Erwiderung Dr. Seipels.
Bundeskanzler Dr. Seipel erwiderte, die Definition von Schund und Schmutz interessiere ihn nicht sehr. Man brauche sie auch nicht. Hier handelt es sich darum, daß man im Laufe der Zeit und in jedem einzelnen Falle unvoreingenommene Menschen darüber urteilen läßt, ob das bestimmte Produkt, um das es sich handelt, das ist, was man allgemein Schund und Schmutz nennt und in dessen Abwehr wir alle, wie jetzt wieder sehr betont wurde, einig sind, oder ob es das nicht ist. Daher würde dieses Argument nicht gegen einen Versuch einer neuen gesetzgeberischen Regelung sprechen, wobei es gleichgültig ist, ob diese in ein altes Gesetz durch Novellierung hineingearbeitet wird oder die Form eines neuen Gesetzes hat. Mir sind die Menschen wichtiger als die Termini einer Definition. Die Menschen wissen schon, was als schädlich in dem Sinne, in dem wir jetzt davon reden, abzuwehren ist, und was man noch durchgehen lassen kann. Wie bei jedem Urteilsspruch, müßte es natürlich auch hier sein, daß man im Zweifel die mildere Praxis einzuhalten habe. Selbstverständlich muß ein solches Urteil auch nicht für alle Zeiten gelten. Ich finde es vollständig berechtigt, daß Werke der Kunst und Literatur der Vergangenheit, die an sich anzüglich und zweideutig sein mögen, doch anders beurteilt werden als Werke der lebenden Künstler.

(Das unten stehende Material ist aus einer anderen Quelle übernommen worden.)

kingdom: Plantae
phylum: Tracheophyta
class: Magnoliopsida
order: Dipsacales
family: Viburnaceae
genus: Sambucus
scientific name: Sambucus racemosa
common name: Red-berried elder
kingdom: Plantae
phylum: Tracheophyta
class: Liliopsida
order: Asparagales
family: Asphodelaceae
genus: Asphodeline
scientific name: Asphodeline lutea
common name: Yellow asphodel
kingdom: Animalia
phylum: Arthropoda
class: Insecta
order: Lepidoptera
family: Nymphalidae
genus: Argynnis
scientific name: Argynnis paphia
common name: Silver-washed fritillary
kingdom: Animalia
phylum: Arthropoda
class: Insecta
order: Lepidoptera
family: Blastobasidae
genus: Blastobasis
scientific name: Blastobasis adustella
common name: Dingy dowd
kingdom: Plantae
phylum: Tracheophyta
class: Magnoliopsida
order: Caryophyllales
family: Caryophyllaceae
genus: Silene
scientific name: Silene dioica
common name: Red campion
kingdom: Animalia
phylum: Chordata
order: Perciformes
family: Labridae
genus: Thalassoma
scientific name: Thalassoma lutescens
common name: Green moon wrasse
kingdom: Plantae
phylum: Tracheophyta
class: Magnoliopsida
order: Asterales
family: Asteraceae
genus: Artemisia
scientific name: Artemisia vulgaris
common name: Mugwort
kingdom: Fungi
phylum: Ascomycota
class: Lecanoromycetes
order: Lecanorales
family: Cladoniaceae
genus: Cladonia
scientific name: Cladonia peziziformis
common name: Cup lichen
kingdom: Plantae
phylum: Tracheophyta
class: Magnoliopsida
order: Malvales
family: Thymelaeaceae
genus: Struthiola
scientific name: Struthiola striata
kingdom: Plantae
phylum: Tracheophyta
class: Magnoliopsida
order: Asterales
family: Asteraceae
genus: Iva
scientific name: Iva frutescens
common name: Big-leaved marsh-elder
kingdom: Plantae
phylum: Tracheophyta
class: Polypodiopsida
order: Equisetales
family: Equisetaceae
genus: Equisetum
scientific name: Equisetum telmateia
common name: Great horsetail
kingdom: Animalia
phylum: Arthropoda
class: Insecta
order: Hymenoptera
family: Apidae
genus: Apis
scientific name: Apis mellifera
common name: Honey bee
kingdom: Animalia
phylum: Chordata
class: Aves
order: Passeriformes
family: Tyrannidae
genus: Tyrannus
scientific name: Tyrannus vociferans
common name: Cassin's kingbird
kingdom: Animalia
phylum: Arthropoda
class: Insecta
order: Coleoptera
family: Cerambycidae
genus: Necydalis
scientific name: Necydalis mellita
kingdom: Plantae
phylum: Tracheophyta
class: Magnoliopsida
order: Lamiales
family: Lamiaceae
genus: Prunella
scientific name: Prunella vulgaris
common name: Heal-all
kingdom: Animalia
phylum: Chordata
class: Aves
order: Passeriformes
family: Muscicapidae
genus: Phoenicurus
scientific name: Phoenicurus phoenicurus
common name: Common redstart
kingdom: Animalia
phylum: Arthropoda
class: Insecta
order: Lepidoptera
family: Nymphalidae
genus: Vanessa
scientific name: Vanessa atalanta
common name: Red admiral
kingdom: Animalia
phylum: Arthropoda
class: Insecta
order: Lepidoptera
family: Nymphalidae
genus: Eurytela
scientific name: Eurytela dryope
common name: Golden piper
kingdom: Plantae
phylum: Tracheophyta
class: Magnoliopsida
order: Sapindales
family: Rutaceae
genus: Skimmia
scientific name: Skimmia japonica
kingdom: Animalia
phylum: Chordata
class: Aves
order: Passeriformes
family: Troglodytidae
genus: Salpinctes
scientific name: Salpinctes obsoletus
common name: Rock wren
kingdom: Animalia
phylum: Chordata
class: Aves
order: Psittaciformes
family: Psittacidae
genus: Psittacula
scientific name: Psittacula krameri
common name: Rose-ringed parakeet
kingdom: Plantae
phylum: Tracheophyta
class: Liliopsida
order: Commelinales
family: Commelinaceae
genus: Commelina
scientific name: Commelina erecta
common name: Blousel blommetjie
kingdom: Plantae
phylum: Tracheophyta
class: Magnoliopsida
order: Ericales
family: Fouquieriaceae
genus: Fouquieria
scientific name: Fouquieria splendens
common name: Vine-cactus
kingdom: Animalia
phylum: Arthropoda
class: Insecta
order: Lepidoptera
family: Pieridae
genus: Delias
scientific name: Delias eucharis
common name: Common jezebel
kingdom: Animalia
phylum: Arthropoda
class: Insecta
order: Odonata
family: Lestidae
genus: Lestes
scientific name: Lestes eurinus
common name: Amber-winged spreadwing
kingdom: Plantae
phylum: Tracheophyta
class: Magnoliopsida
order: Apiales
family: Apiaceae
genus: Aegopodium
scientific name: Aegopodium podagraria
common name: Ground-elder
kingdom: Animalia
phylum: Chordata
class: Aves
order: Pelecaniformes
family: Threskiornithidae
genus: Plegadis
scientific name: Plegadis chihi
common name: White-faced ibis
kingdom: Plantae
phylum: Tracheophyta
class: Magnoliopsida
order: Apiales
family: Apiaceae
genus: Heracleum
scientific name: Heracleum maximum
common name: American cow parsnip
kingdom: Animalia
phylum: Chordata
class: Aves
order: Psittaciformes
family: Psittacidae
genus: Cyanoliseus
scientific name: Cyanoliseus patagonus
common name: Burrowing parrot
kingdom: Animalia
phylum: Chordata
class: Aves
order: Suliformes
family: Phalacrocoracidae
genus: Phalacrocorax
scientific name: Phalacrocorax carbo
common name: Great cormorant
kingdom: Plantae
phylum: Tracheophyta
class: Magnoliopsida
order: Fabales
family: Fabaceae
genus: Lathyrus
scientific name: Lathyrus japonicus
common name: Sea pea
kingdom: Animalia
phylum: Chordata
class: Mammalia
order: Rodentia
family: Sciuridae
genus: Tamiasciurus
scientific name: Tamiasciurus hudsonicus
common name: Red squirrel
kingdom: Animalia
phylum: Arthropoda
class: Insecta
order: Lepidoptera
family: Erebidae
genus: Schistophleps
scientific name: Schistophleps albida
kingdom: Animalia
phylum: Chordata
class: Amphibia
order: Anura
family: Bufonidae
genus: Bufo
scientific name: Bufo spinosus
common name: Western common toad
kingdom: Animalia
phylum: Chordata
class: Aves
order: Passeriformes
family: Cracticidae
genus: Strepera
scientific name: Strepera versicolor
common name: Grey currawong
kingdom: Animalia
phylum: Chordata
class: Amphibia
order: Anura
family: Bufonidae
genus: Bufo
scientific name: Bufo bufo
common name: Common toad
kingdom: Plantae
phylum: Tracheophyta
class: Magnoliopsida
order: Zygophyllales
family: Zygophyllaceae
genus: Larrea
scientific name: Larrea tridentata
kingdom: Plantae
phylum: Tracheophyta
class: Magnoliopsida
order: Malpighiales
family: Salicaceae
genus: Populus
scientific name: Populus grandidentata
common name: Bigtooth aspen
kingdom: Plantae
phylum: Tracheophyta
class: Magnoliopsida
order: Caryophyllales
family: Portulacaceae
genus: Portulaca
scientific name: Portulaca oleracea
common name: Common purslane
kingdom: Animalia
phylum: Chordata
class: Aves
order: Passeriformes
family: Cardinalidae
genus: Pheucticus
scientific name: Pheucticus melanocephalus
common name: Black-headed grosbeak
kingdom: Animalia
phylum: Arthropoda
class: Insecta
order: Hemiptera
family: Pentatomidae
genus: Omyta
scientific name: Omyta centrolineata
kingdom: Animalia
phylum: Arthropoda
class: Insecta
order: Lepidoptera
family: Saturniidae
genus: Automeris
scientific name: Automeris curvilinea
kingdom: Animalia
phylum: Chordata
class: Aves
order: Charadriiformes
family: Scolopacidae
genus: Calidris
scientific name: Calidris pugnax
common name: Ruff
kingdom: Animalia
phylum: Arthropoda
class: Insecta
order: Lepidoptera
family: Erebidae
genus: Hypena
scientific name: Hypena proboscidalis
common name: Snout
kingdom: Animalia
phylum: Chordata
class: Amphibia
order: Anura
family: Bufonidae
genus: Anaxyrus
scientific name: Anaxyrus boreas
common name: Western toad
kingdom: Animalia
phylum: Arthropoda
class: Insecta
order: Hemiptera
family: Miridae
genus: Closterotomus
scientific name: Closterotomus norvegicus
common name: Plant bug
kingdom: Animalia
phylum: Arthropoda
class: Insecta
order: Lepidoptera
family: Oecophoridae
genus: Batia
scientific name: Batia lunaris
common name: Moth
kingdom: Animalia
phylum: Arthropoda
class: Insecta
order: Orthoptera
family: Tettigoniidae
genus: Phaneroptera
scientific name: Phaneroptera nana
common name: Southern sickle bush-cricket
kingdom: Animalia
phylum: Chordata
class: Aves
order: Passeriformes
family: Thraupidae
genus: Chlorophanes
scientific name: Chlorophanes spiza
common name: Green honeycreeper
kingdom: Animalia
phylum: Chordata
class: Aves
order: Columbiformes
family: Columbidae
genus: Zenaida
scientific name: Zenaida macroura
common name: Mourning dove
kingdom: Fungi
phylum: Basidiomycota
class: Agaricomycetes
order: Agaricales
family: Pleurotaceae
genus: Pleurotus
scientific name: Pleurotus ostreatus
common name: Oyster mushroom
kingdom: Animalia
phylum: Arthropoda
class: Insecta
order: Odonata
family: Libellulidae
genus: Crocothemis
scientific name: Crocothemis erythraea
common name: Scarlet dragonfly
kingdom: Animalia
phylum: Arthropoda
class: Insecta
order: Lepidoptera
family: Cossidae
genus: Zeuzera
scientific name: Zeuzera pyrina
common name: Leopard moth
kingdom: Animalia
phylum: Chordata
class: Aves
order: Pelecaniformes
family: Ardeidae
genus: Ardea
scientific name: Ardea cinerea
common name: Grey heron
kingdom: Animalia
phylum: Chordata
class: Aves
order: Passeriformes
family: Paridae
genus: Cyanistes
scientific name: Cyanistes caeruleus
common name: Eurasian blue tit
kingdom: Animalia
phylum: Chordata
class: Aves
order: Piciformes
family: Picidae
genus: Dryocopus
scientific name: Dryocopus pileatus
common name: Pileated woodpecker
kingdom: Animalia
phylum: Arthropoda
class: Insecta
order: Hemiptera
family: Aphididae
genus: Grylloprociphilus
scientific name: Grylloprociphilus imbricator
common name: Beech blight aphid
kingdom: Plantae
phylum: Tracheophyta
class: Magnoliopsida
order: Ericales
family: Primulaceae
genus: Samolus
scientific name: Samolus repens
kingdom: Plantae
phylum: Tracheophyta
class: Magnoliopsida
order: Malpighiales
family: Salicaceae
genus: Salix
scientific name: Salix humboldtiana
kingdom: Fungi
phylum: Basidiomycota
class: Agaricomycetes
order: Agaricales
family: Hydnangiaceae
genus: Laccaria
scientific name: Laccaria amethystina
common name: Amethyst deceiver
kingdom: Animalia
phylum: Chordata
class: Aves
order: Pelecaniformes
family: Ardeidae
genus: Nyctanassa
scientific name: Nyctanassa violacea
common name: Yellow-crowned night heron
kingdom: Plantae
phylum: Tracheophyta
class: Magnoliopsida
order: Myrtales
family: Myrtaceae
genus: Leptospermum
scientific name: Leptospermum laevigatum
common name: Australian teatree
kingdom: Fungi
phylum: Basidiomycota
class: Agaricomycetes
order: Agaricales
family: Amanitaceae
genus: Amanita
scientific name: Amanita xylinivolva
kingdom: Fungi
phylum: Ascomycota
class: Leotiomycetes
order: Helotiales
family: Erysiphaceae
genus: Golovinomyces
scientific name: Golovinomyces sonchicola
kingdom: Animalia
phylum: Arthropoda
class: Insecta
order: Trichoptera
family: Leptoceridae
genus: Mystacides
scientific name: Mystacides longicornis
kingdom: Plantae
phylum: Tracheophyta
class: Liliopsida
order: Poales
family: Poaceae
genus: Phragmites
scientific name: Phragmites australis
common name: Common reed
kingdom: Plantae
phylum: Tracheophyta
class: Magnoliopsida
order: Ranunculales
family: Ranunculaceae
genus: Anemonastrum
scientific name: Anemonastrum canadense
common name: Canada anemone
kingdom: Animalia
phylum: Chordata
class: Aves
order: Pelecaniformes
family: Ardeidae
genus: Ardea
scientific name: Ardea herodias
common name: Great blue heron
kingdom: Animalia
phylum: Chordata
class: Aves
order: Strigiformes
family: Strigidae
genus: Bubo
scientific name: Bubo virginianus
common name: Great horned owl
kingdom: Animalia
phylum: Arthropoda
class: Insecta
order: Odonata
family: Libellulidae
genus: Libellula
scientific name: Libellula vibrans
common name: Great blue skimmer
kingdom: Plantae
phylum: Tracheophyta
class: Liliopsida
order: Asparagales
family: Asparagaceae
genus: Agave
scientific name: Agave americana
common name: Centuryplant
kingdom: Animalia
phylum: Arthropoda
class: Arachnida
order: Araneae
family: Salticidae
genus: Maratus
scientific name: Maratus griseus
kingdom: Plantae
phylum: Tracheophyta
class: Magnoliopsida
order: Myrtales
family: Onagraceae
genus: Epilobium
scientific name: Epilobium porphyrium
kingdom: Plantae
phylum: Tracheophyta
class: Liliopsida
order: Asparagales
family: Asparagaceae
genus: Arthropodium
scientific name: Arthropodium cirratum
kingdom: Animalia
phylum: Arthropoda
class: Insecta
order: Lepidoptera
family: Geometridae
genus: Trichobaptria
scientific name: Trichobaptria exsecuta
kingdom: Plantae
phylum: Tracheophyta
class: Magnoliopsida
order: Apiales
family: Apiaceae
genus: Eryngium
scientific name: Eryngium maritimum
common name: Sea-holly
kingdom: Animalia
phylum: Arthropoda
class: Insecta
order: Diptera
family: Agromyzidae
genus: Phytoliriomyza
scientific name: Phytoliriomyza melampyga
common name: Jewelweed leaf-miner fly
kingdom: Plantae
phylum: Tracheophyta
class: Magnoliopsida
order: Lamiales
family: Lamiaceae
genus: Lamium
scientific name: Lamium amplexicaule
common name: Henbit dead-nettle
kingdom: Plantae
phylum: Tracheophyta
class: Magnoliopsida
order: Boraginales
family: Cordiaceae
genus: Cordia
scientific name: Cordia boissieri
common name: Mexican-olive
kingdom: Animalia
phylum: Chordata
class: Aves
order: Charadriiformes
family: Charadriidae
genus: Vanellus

Ich bin selbstverständlich ganz im Gegensatze zu Doktor Schnitzler, wenn er gesagt hat, daß die Erregung der Sinnlichkeit an sich nicht verwerflich ist; sie ist verwerflich, sobald diese Erregung denen, die sie selbst nicht wollen, gegen ihren Willen oder wenigstens gegen ihr besseres Sein aufgezwungen wurde. In diesem Punkt sind wir eben ganz anderer Anschauung, da trennen uns Welten. Für uns existiert nicht nur die physische Gesundheit, sondern auch die sittliche Gesundheit; die Sittlichkeit ist etwas Objektives, ein Gut, das verteidigt zu werden verdient, und ein Gut, in dem ein jeder geschützt werden muß. Daß wir dabei den Jugendlichen mehr schützen als den Erwachsenen, ist ganz klar, da der Erwachsene sich eben selbst besser wehren kann als der Jugendliche.